Dans le mythe de Tucuma, qui explique aux Indiens de la région amazonienne l’origine du mal dans le monde, le coupable des maux n’est pas la femme, mais l’homme. Au cours d’une rencontre biblique, quelqu’un posa la question : « Pourquoi n’utilisons-nous pas nos propres mythes à la place des mythes du peuple hébreux ? » il n’y eut pas de réponse. La même question à été faite dans un cours biblique en Bolivie en mai 1991. Les participants, presque tous Aymaras, demandaient : « Pourquoi faire appel seulement à la Bible ? Nos propres histoires sont très bonnes, moins machistes et plus connues ! » Les religions de l’Asie, plus anciennes que la nôtre, posent ces mêmes questions depuis plusieurs années. Quelle est la valeur de notre histoire et de notre culture ? Serait-ce qu’elles ne pourraient pas avoir de la valeur comme notre Ancien Testament, dans lequel sont cachées les promesses que Dieu a fait à nos ancêtres et où se trouve notre loi comme « notre pédagogues jusqu’au Christ » (Ga 3,24) ? L’Évangile n’est pas venu éliminer ni se substituer à l’Ancien Testament, mais il est venu le compléter et expliciter toute sa signification (Mt 5,17). L’Ancien Testament du peuple d’Israël est le canon ou la norme inspirée qui nous aide à percevoir et à révéler cette dimension plus profonde de notre culture et de notre histoire, de notre Ancien Testament. En ce sens, les différentes initiatives de la lecture indigène, noire et de genre, sont très importantes.

5.- Nécessité d’une étude plus profonde de la Bible en Amérique latine

Le cheminement des communautés progresse et s’approfondit. Peu à peu, du cœur de cette pratique populaire naît une nouvelle attitude interprétative, qui n’est pas nouvelle mais très ancienne. Elle doit être légitimée tant à partir de la tradition des Églises qu’à partir de la recherche exégétique. La lecture qui se fait à partir des pauvres et à partir de la cause des pauvres a ses exigences propres. Dans la mesure où elle avance, le désir augmente d’un approfondissement scientifique plus grand. Il y a beaucoup d’accompagnateurs et d’accompagnatrices populaires qui aimeraient avoir une connaissance des langues bibliques ; elles aimeraient mieux connaître le contexte économique, politique, social et idéologique dans lequel est née la Bible ; elles aimeraient situer à l’intérieur de la Bible les questions qui angoissent aujourd’hui le peuple dans sa vie de foi. Il existe quelques accompagnateurs et accompagnatrices universitaires capables de répondre à cette demande croissante de formation biblique des accompagnateurs populaires et de faire face aux problèmes nouveaux qui apparaissent à cause de la croissance considérable du fondamentalisme (beaucoup plus dangereuse que n’importe quel autre « isme »).
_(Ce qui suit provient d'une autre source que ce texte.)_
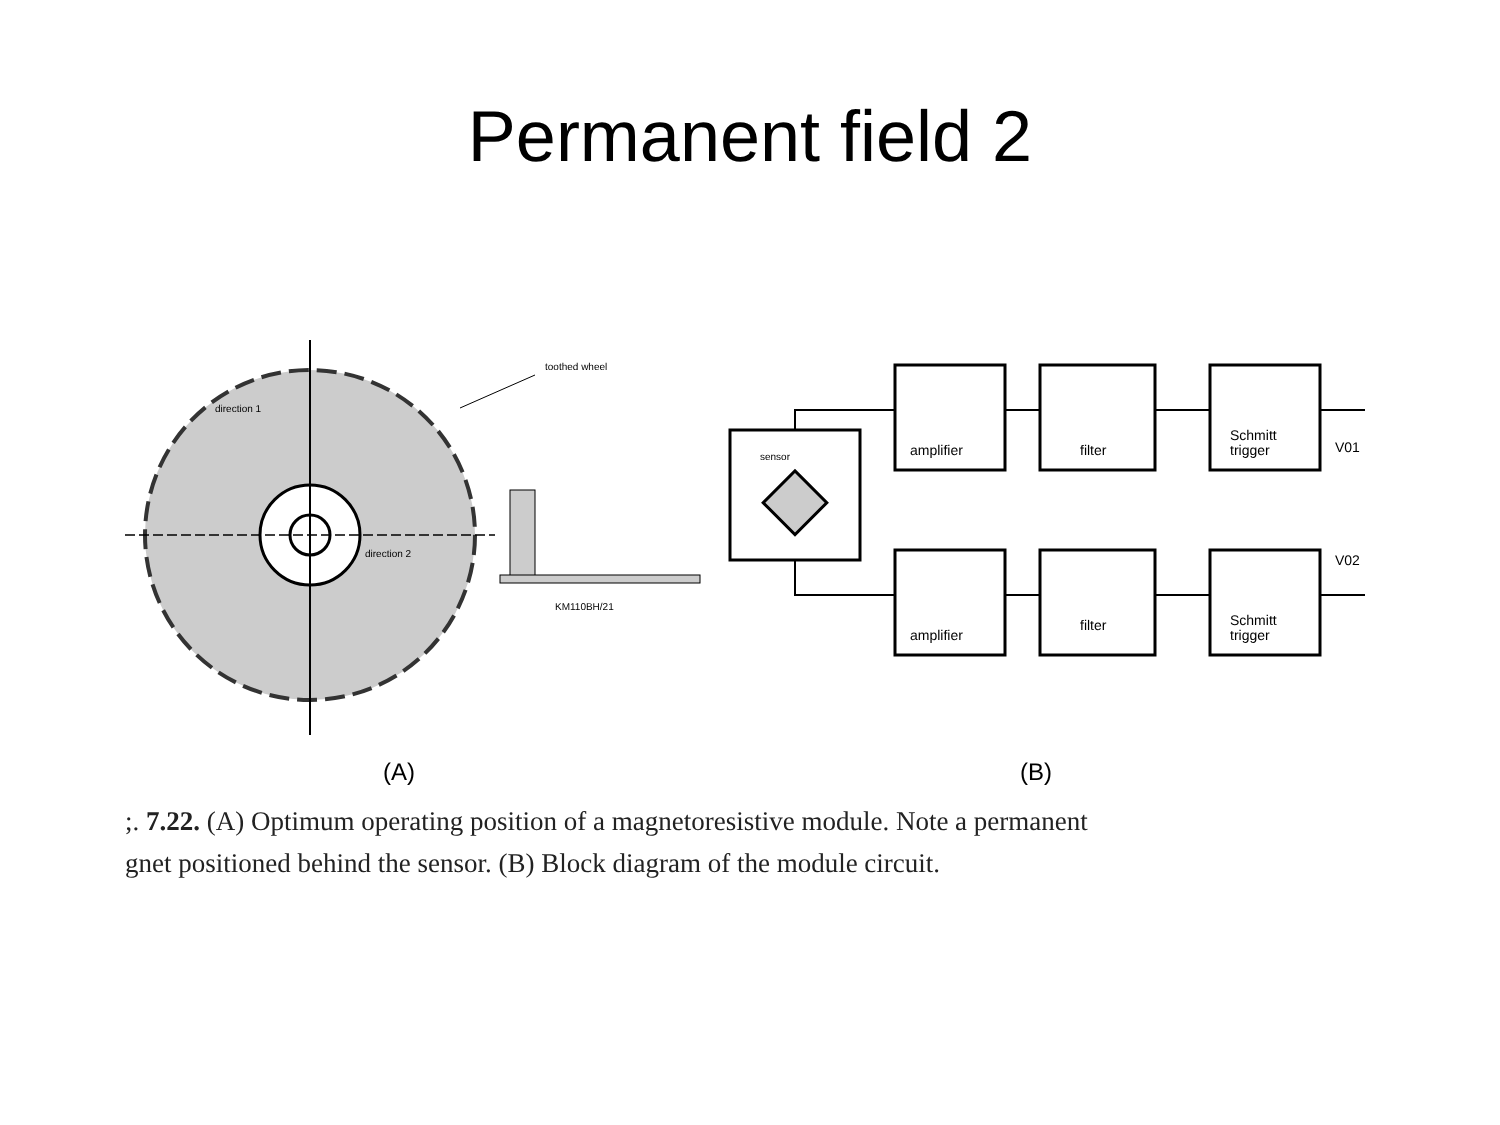Permanent field 2
direction 1
direction 2
toothed wheel
KM110BH/21
(A)
sensor
amplifier
filter
Schmitt
trigger
V01
amplifier
filter
Schmitt
trigger
V02
(B)
;. 7.22. (A) Optimum operating position of a magnetoresistive module. Note a permanent
gnet positioned behind the sensor. (B) Block diagram of the module circuit.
La pratique de la lecture biblique réalisée dans les communautés ecclésiales de base d’Amérique latine a déjà eu une certaine répercussion dans toutes les Églises car elle entraîne des discussions, réactions et adhésions dans de nombreux endroits. Cela s’est vu clairement dans les rencontres interecclésiales, réalisée à partir des années 70, dans la Rencontre mondiale de l’Église luthérienne, réalisée à Curitiba en janvier 1990, et dans la rencontre mondiale de la Fédération biblique catholique (FEBIC), réalisée à Bogota en juillet 1990. Il existe beaucoup d’autres signes d’intérêt qui existent dans les autres continents pour la lecture faite de la Bible ici en Amérique latine. À cause de tout cela, il est important que l’on se mette à penser sérieusement à la création de centres de recherche et de formation biblique qui soient orientés à partir des problèmes réels que nous ressentons ici dans nos communautés.

Le Centre œcuménique des études bibliques (CEBI) est une tentative qui cherche à être une réponse à ce « signe des temps ». Fondé en 1978, il a grandi et s’est développé rapidement. Aujourd’hui il existe pratiquement dans tous les États de Brésil, apportant son service à un nombre chaque fois plus grand d’Églises. De plus, il reçoit des demandes de divers pays d’Amérique latine, d’Afrique et d’Europe pour un échange de ce type de lecture publique.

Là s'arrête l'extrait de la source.